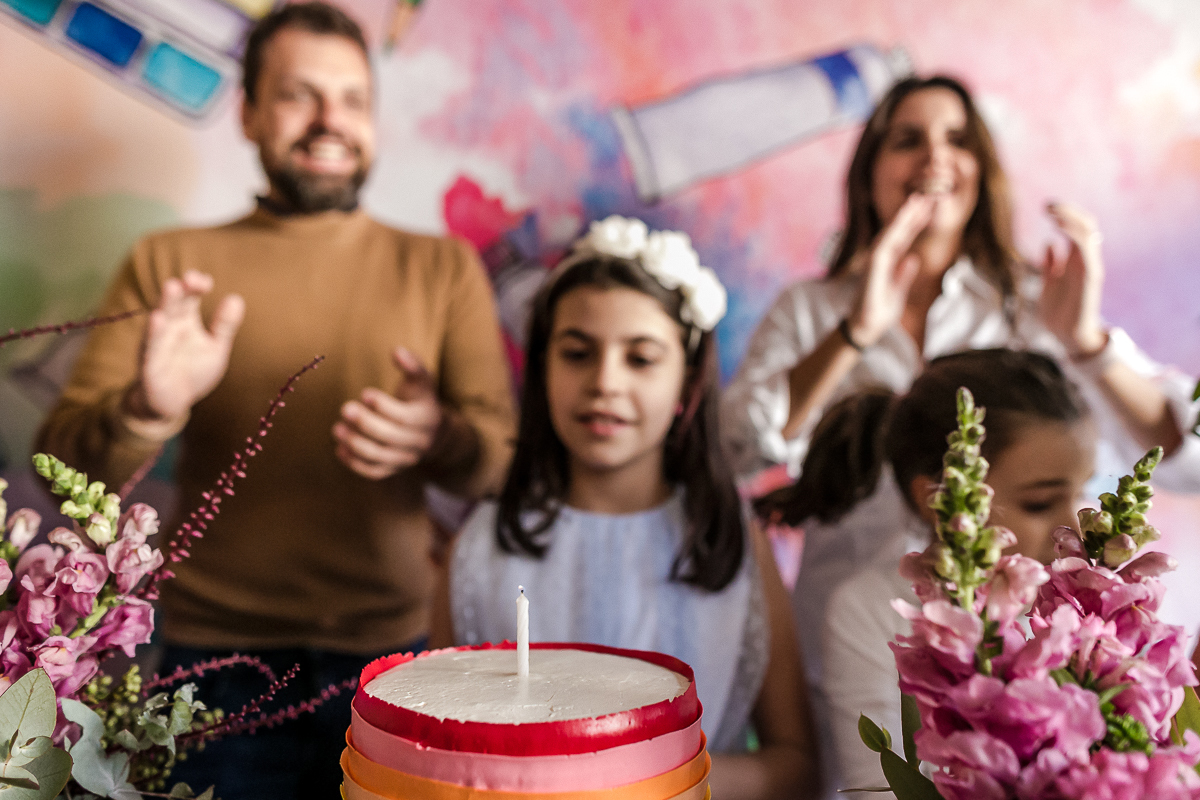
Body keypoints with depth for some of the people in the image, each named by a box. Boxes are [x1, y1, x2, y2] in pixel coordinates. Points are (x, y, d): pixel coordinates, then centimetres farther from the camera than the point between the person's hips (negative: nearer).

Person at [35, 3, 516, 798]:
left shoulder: (445, 269, 4)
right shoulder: (168, 266, 4)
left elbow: (506, 456, -1)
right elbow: (65, 461, 0)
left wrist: (438, 438, -23)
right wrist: (146, 412, -22)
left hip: (389, 649, 1)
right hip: (218, 654, 0)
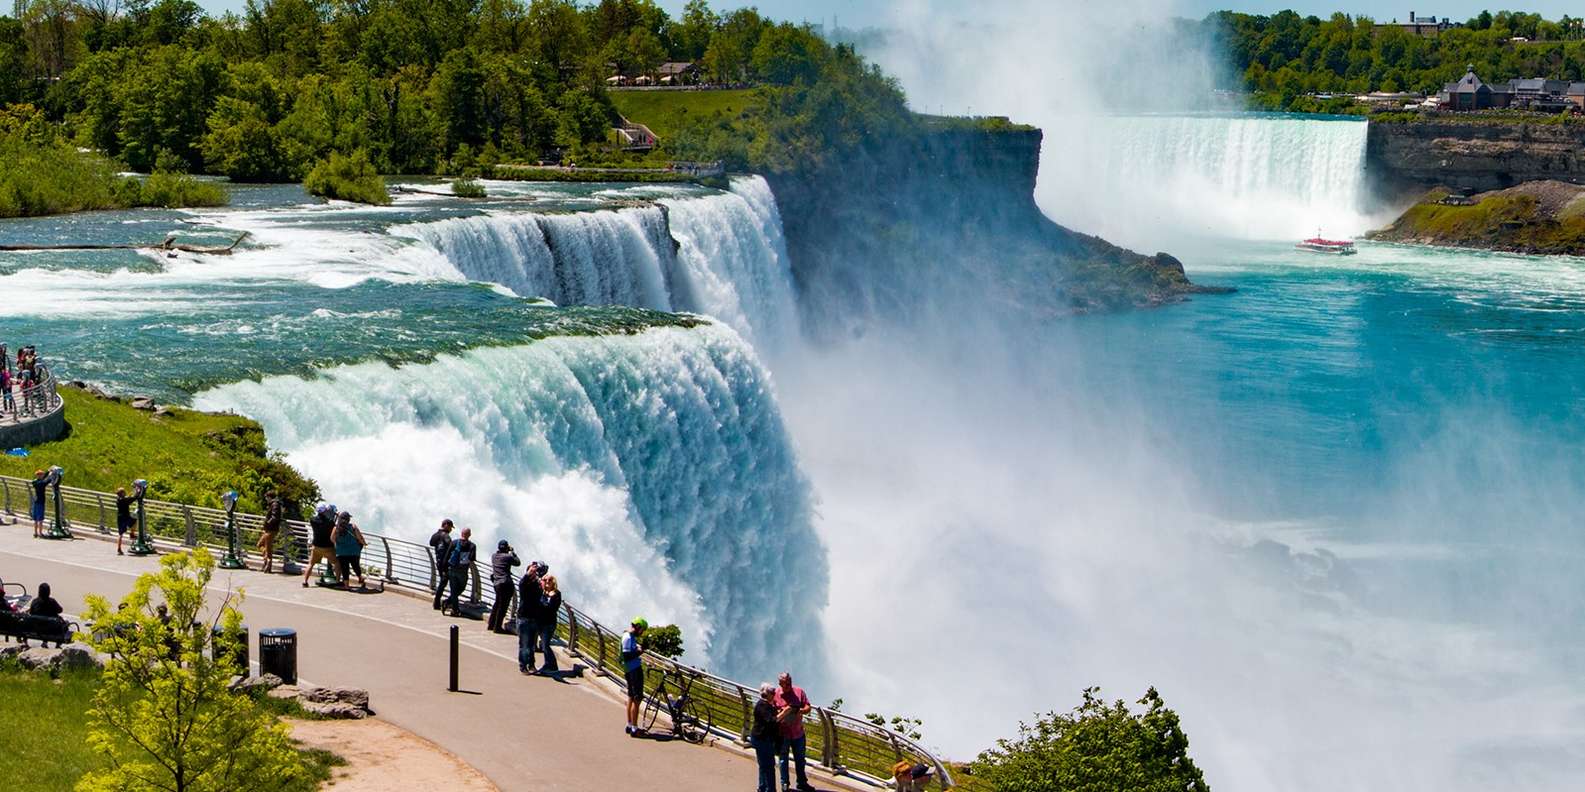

══════

Exercise aim
What belongs in the answer is each line above, reproduced exactly, and no picture.

Task output
Body keypoints with depth for some of the people in the image, each named by a box. Boxes are [x1, y1, x2, y2] in pixel coordinates. Points are (x, y, d): pixel coordinates, then centimetres farther from the camera than the point between the person's hips (negative: nearer).

Person at [35, 3, 516, 798]:
left shoulder: (445, 269, 4)
right shoulder: (168, 266, 4)
left elbow: (506, 456, -1)
right elbow: (65, 461, 0)
left wrist: (438, 438, -23)
right wrist: (146, 412, -22)
left hip: (389, 649, 1)
right hip: (218, 654, 0)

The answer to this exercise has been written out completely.